How do I switch from an unknown shell to bash?
I was surprised that I didn't find this question already on the site. So, today
$came up after I logged in as a new user. This was unexpected because my main user's prompt starts with
So, how do I switch from this other shell to bash?
Just because `$` came up rather than `[email protected]:~$` doesn't mean it wasn't bash. The exact formatting of the prompt is set by the PS1 variable, which can be set up or customized differently for different users.
@mouche Re: @frabjous `echo $SHELL` to find out what your current shell is.
@mouche @frabjous and beginning with a $ is actually common for bash, some non bash shells like zsh use the % out of the box, I believe other shells use other things.
@xeno it was /bin/sh and something I tried to do didn't work like it would in BASH.
@mouche being `/bin/sh` often doesn't mean much that's usually a symlink to something else. I'd type `ls -l /bin/sh` to see what it's a symlink to. In some cases being a symlink to something changes its behavior, I don't think bash is that way.
Oh, I never knew @xenoterracide. On my machine, `/bin/sh` is a symlink to `/bin/dash`.
@xenoterracide - Using `bash` as `/bin/sh` *disables* many bash features (it goes into POSIX compliance mode).

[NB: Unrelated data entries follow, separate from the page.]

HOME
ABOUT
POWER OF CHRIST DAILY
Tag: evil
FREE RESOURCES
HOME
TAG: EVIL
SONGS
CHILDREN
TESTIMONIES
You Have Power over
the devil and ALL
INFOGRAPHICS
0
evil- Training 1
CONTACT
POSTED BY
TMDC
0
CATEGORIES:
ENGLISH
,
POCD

Assuming the unknown shell supports running an absolute command, you could try:
To change the default shell, I would use
chsh(1). Sample usage:
chsh -s /bin/bash $USER
@mouche, `chsh(1)` will only allow to change to a shell that is listed in `/etc/shells` (and is available, presumably). `chsh -l` lists the alternatives. Be careful, some (like `nologin`) are defined for accounts that should never be used to login (nice way to lock yourself out), there might be local additions for special uses.